// numbers = "1 15 7 3 8 8 19 5 12 8 2 6 8"; numbers = "1 15 8 8 8 8 7 3 19 5 12 2 6"; if (numbers.match(/(\d+)\s\1\s\1\s\1/)) print("Found four times repeated number"); else print("No four times repeated number found");
That’s it! Whoa, where did all the code go compared to the previous implementations? Seems like the longest parts here are setting up the numbers and then displaying the result. All the work is done by just one tiny piece of code:
How is that possible? Here we are setting up our numbers as a string and then using a so-called regular expression — the /(\d+)\s\1\s\1\s\1/ — to match a pattern in the string of numbers.
I won’t explain here in detail how regular expressions work (another post) but think of them as a language for describing patterns. Saying \d in this language means, “match a digit”. Putting a + behind it means at least one but possibly more of what comes before (so here at least one but possibly more digits). Putting parentheses around the the \d+ means remember that pattern of digits (which is saying, remember this number). The \s matches any whitespace character and a blank here separates two numbers. Finally the \1 is what’s known as a back-reference. It says, match what you previously remembered. So the whole expression says: match a number and then see if that number occurs three more times immediately afterwards.
This is very efficient from a programming perspective as we had to write a minimal amount of code. Someone else implemented the matching algorithm for us and we are simply describing what we want matched. Since regular expressions are widely used their implementations tend to be both efficient and bug free. Those are good reasons for using a more general algorithm that someone else has implemented either as part of a language, or as a library, or these days as a web service.

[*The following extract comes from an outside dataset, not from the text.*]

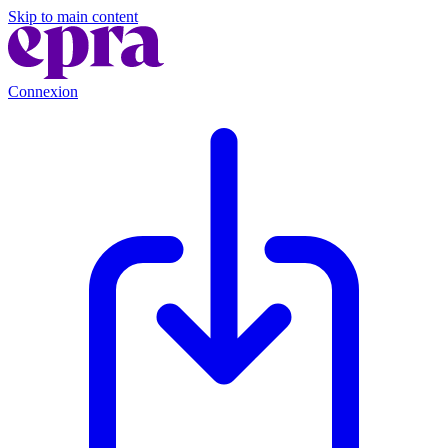
Skip to main content
Connexion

That doesn’t mean we couldn’t potentially do better with our custom algorithm in certain cases. For instance, the trick above would be inefficient to use in a situation where the numbers are arriving over time as opposed to being known upfront. We would have to re-run the regular expression over the entire sequence of numbers every time, which would get quite slow if the sequence becomes long. Also, if the sequence of numbers consists of relatively long integers, the generalized engine of regular expressions (which operate on text) may be slower than the comparison of integers used in our custom approach.

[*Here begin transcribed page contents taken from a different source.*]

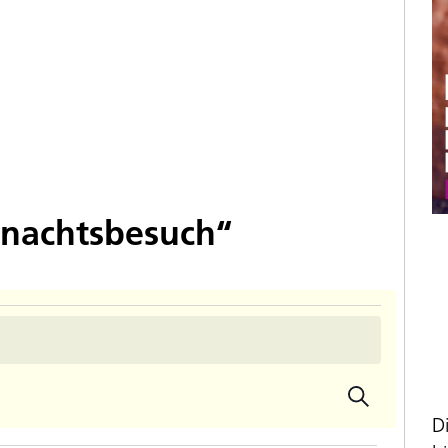
hnachtsbesuch“
Suche
Veran
Veransta
D
Ansic
Suche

Next week I will provide a brief recap that relates everything we have now learned about variables, data types, reserved words, control structures, functions, data structures and algorithms back to the questions raised in my original post on programming. We will also come back to the idea that programming is about building up ever more powerful constructs which make it easy to solve problems. In particular we will see that regular expressions are an example of something known as a domain specific language (here the domain is: patterns and pattern matching).
Bonus: there is actually a bug with this regular expression that will arise in certain cases. Can you see what they are and suggest how to fix the problem?